### Task to carry out
Could you reproduce every line of the records below character for character, keeping their order and line breaks?

### Supplied data
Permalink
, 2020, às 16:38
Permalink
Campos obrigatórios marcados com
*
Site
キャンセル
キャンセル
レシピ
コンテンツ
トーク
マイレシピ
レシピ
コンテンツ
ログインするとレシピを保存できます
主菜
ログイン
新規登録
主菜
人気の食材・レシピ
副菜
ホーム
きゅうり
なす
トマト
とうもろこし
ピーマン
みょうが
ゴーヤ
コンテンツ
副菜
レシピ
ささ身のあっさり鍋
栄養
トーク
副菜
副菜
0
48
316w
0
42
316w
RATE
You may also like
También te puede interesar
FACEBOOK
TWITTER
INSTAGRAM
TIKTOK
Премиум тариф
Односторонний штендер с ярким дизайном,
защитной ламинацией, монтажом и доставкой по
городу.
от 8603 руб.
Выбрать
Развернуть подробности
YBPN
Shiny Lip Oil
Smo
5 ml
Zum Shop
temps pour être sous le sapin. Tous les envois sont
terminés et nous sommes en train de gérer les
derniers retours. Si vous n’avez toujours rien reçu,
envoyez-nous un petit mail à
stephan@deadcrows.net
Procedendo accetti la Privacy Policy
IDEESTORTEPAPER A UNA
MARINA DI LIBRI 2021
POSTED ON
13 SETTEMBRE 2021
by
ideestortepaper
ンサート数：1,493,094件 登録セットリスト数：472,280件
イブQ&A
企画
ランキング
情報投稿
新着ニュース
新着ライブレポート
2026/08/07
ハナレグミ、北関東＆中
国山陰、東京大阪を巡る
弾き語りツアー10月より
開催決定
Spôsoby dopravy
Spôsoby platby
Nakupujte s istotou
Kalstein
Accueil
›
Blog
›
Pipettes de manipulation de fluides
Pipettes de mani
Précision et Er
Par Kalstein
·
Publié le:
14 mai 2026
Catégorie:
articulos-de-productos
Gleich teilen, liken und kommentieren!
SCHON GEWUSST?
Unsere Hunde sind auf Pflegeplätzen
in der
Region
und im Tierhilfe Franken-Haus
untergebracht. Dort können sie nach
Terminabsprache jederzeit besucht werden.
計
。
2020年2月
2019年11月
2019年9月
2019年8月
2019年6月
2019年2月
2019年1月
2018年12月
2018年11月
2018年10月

### Solution for this task
Permalink
, 2020, às 16:38
Permalink
Campos obrigatórios marcados com
*
Site
キャンセル
キャンセル
レシピ
コンテンツ
トーク
マイレシピ
レシピ
コンテンツ
ログインするとレシピを保存できます
主菜
ログイン
新規登録
主菜
人気の食材・レシピ
副菜
ホーム
きゅうり
なす
トマト
とうもろこし
ピーマン
みょうが
ゴーヤ
コンテンツ
副菜
レシピ
ささ身のあっさり鍋
栄養
トーク
副菜
副菜
0
48
316w
0
42
316w
RATE
You may also like
También te puede interesar
FACEBOOK
TWITTER
INSTAGRAM
TIKTOK
Премиум тариф
Односторонний штендер с ярким дизайном,
защитной ламинацией, монтажом и доставкой по
городу.
от 8603 руб.
Выбрать
Развернуть подробности
YBPN
Shiny Lip Oil
Smo
5 ml
Zum Shop
temps pour être sous le sapin. Tous les envois sont
terminés et nous sommes en train de gérer les
derniers retours. Si vous n’avez toujours rien reçu,
envoyez-nous un petit mail à
stephan@deadcrows.net
Procedendo accetti la Privacy Policy
IDEESTORTEPAPER A UNA
MARINA DI LIBRI 2021
POSTED ON
13 SETTEMBRE 2021
by
ideestortepaper
ンサート数：1,493,094件 登録セットリスト数：472,280件
イブQ&A
企画
ランキング
情報投稿
新着ニュース
新着ライブレポート
2026/08/07
ハナレグミ、北関東＆中
国山陰、東京大阪を巡る
弾き語りツアー10月より
開催決定
Spôsoby dopravy
Spôsoby platby
Nakupujte s istotou
Kalstein
Accueil
›
Blog
›
Pipettes de manipulation de fluides
Pipettes de mani
Précision et Er
Par Kalstein
·
Publié le:
14 mai 2026
Catégorie:
articulos-de-productos
Gleich teilen, liken und kommentieren!
SCHON GEWUSST?
Unsere Hunde sind auf Pflegeplätzen
in der
Region
und im Tierhilfe Franken-Haus
untergebracht. Dort können sie nach
Terminabsprache jederzeit besucht werden.
計
。
2020年2月
2019年11月
2019年9月
2019年8月
2019年6月
2019年2月
2019年1月
2018年12月
2018年11月
2018年10月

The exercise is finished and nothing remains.